Copy out the abstract below on recurrent and metastatic adenoid cystic carcinoma word for word, in full.

+++ Source extract

Abstract 963P
Background
About 40% of radically treated adenoid cystic carcinoma (AdCC) patients (pts) will recur locoregionally and up to 60% will develop distant metastasis. Factors influencing the risk of recurrence have been studied, but very few data exist about prognostic factors in recurrent/metastatic (RM) disease that could guide clinicians in the selection and tailoring of further treatments. Main aim of the study is to evaluate patient, treatment and disease characteristics impacting on survival for RM pts.
Methods
We retrospectively evaluated a series of 135 head and neck AdCC treated with curative surgery at the Otolaryngology Head and Neck Surgery Department of the University of Brescia, Italy, from 1997 to 2016 and we retrieved data from 41 pts who relapsed. The following clinical and histological characteristics, both at first treatment and at diagnosis of relapse, were analysed and linked to overall survival (OS): gender, age, pain, cranial nerve deficit, stage, grading (according to Perzin), subsite of origin, biochemical analysis (neutrophil/lymphocytes, albumin), disease free interval (DFI), site of relapse and site of metastasis.
Results
Relapsing patients were mainly female (59%), with median age 55 years (21-83) and with primary disease in major (27%) or minor (73%) salivary gland. Grading was scored as low, intermediate, high in 27%, 39%, and 34% of cases, respectively. 71% of patients had undergone adjuvant radiotherapy after primary surgery. Site of recurrence was local in 73%, regional in 12% and distant in 39%; lung represented the most frequent site of distant failure. Median disease free-interval (DFI) was 25 months (4-142). Only high grade (HR 5,1; 1,2-20,7; p= 0,021) was associated with worse 2-year OS since the diagnosis of RM disease; on the contrary, patients with DFI longer than 25 months had higher 2-year OS (HR 0,351; 0,157-0,786; p= 0,01).

++++++
+++ Records

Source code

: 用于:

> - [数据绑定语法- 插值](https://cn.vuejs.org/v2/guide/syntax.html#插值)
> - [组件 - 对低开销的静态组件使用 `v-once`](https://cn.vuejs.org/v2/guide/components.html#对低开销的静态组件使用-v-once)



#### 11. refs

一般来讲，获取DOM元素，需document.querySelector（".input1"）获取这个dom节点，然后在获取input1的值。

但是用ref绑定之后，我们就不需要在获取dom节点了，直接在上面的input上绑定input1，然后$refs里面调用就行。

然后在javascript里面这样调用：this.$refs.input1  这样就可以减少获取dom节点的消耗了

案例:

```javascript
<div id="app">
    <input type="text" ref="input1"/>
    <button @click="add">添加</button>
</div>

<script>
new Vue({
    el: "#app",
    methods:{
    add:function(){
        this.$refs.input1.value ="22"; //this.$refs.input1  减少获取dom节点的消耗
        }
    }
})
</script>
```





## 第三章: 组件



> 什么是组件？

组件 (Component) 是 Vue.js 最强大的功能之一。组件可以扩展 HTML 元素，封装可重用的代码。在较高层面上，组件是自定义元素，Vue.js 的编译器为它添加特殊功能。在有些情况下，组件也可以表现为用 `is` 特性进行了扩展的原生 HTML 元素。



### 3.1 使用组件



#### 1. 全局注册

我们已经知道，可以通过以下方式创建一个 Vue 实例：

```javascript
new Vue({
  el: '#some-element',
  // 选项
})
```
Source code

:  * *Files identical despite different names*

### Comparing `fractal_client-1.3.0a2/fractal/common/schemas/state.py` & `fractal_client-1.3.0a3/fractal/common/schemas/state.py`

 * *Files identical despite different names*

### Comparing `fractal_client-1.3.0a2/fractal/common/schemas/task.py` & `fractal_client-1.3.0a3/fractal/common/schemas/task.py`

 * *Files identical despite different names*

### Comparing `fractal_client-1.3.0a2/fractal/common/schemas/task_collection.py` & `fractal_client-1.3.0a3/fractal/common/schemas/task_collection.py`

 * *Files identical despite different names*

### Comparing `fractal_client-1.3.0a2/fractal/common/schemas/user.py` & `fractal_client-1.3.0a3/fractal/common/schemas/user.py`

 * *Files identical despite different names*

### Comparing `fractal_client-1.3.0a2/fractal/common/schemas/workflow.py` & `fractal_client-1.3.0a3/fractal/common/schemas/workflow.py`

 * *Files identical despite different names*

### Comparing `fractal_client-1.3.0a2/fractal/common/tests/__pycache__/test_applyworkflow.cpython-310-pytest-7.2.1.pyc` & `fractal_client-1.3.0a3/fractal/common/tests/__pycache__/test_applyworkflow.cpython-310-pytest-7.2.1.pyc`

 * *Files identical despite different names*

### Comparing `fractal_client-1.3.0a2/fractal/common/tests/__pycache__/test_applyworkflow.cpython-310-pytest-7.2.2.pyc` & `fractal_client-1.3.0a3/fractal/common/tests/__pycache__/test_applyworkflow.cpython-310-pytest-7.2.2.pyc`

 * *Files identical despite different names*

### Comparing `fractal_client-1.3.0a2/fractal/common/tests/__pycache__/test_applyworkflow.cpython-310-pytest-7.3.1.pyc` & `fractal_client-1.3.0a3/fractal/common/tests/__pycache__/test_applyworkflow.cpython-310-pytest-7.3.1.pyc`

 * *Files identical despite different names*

++++++

• **Solution to this problem**:
Abstract 963P
Background
About 40% of radically treated adenoid cystic carcinoma (AdCC) patients (pts) will recur locoregionally and up to 60% will develop distant metastasis. Factors influencing the risk of recurrence have been studied, but very few data exist about prognostic factors in recurrent/metastatic (RM) disease that could guide clinicians in the selection and tailoring of further treatments. Main aim of the study is to evaluate patient, treatment and disease characteristics impacting on survival for RM pts.
Methods
We retrospectively evaluated a series of 135 head and neck AdCC treated with curative surgery at the Otolaryngology Head and Neck Surgery Department of the University of Brescia, Italy, from 1997 to 2016 and we retrieved data from 41 pts who relapsed. The following clinical and histological characteristics, both at first treatment and at diagnosis of relapse, were analysed and linked to overall survival (OS): gender, age, pain, cranial nerve deficit, stage, grading (according to Perzin), subsite of origin, biochemical analysis (neutrophil/lymphocytes, albumin), disease free interval (DFI), site of relapse and site of metastasis.
Results
Relapsing patients were mainly female (59%), with median age 55 years (21-83) and with primary disease in major (27%) or minor (73%) salivary gland. Grading was scored as low, intermediate, high in 27%, 39%, and 34% of cases, respectively. 71% of patients had undergone adjuvant radiotherapy after primary surgery. Site of recurrence was local in 73%, regional in 12% and distant in 39%; lung represented the most frequent site of distant failure. Median disease free-interval (DFI) was 25 months (4-142). Only high grade (HR 5,1; 1,2-20,7; p= 0,021) was associated with worse 2-year OS since the diagnosis of RM disease; on the contrary, patients with DFI longer than 25 months had higher 2-year OS (HR 0,351; 0,157-0,786; p= 0,01).